* begin Source excerpt *

Monday, December 16, 2013

The Spinster's Bubble?

The holiday sale went well.  I sold a few skeins of yarn and traded one for a beautiful ceramic piece by Anne-Marie McIntyre.  There is something about yarn and ceramics...they go together so well, especially as trades.

Here is one interesting difference between selling handspun yarn in Brooklyn vs. Newfoundland: people in Brooklyn had to be told that the yarn was handspun (this, despite the tags labeling it as such). For a good long while, I did not understand that visitors did not understand that it was handspun until someone asked me if I was the distributor for the yarn or what.  When I replied that I actually made the yarn, she still looked perplexed, no doubt trying imagine what kind of massive machinery I must own.  Finally I said, "I handspun it".

"Oh!!  You mean you spun this yourself?  Like on a spinning wheel?  Wow!"

What seemed obvious to me was clearly not even on people's radar here.  After that exchange, I mentioned it to everyone who seemed even vaguely interested in the yarn.  Nearly every single person had the same reaction, as if the notion of spinning wool into yarn was so out there as to be unimaginable.

I guess we all live in our own version of The Bubble.





Friday, December 13, 2013

Give WalMart a Break

The bkbx (Brooklyn Box) collective will be hosting a holiday sale this Saturday and Sunday from noon to 6 p.m.  There will be small works by many of the collective artists for sale at very reasonable prices.  So, give WalMart a break and purchase your gifts this weekend on the banks of the Gowanus Canal.  They need a rest after all that Black Friday melee stuff and we need your money!

* end Source excerpt *

_Tasks to complete_.
1. Translate this sentence from the blog excerpt on handspun yarn and holiday sales into Spanish: "What seemed obvious to me was clearly not even on people's radar here."
2. Continue the blog excerpt on handspun yarn and holiday sales, picking up after its final sentence.

* begin Extracted material *

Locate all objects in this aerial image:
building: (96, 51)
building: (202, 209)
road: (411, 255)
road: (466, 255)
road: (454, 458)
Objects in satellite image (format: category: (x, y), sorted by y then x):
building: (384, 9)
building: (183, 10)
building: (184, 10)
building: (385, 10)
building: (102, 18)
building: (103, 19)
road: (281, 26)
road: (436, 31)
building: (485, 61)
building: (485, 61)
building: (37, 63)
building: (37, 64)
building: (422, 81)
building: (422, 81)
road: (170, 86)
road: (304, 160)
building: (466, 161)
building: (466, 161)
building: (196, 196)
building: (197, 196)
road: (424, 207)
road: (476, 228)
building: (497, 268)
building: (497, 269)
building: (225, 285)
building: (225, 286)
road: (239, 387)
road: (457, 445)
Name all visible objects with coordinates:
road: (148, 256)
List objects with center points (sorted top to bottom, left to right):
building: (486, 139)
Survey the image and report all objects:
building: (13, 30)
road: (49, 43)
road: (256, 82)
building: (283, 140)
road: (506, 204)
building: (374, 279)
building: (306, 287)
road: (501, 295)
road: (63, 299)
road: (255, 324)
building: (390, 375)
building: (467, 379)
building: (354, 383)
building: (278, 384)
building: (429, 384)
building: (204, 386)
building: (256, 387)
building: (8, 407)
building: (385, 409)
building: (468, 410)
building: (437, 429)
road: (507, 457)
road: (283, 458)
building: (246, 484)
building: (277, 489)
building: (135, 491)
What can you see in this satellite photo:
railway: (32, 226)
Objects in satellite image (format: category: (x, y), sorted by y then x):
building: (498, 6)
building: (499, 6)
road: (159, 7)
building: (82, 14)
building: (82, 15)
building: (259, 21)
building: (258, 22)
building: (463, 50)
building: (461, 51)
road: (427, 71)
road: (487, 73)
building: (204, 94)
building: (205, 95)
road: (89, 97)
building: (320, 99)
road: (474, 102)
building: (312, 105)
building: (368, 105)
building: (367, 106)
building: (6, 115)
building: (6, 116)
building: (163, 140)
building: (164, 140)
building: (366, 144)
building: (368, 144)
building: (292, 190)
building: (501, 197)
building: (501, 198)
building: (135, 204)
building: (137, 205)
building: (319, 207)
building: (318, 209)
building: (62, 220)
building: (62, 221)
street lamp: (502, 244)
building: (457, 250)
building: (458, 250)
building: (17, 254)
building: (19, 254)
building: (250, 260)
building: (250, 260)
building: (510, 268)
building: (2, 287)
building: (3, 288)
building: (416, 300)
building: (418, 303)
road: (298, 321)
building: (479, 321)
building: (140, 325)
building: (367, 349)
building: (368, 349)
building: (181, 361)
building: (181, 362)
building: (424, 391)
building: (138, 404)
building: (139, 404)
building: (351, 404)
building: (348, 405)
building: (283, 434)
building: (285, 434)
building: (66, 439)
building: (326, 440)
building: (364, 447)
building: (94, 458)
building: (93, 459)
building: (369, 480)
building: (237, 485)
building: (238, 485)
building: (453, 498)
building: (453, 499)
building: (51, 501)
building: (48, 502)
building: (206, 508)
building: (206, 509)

* end Extracted material *

_Exercise results_.
1. Lo que a mí me parecía obvio claramente ni siquiera estaba en el radar de la gente aquí.

2.
(Does anyone besides me remember the self-appointed economic ambassador/homeless guy who used stand outside the entrance to the 9th Street PATH station in Manhattan greeting people with "Welcome to New York!  The city needs your money!"?)

Anyhoo, I will have handspun yarns for sale along with a small selection of handknit items.





bkbx holiday sale
Saturday, December 14th &
Sunday, December 15th
12:00 – 6:00 p.m.

bkbx will be joining Proteus Gowanus and Morbid Anatomy Library to bring you a fabulous array of beautiful, curious and protean artist-made gifts for the holidays.

bkbx (Brooklyn Box)
543 Union Street
Brooklyn, NY 11215

Wednesday, December 11, 2013

This = Yes

Paul Chahidi & Jenny Tiramani from Shakespeare's Globe on Vimeo.

It was my extreme good fortune to be able to see this amazing production of Twelfth Night.  If you are in NYC, go see it.  Why are you still sitting here?  Go!

Really, I laughed 'til I cried.

And the costumes!  The actors get dressed on stage, which sounds a little gimmicky but really it is quite remarkable.  Somehow, although you see these people begin as regular, 21st Century people, by the time they are dressed, you are already forgetting that.  Minutes into the play, you are completely convinced that (1) it is the 16th Century and (2) men are women.

Ok, now please go see it.

Sunday, December 08, 2013

Priorities

Yeah, yeah, yeah.  Holiday gifts to make, student robes to sew, two solo exhibitions to make work for (say what??), not to mention actual work to do, applications to send, teenagers to feed, housework to be done...

...I could go on.  But really that is all so ho-hum.  What is more important is this skein of yarn and the marathon of watching Project Runway that spawned it.


Ms. Olyve approves.






And so do I.

Wednesday, December 04, 2013

Mojo is No Go

Coffee, books and yarn.  This is the good kind of multi-tasking.

Somewhere among all my trips these past two months, I lost my multi-tasking mojo.  I am definitely a "more is more" kind of person.  Homeschooling?  Art making?  Yoga teaching?  Zen practice?  Bring. It. On.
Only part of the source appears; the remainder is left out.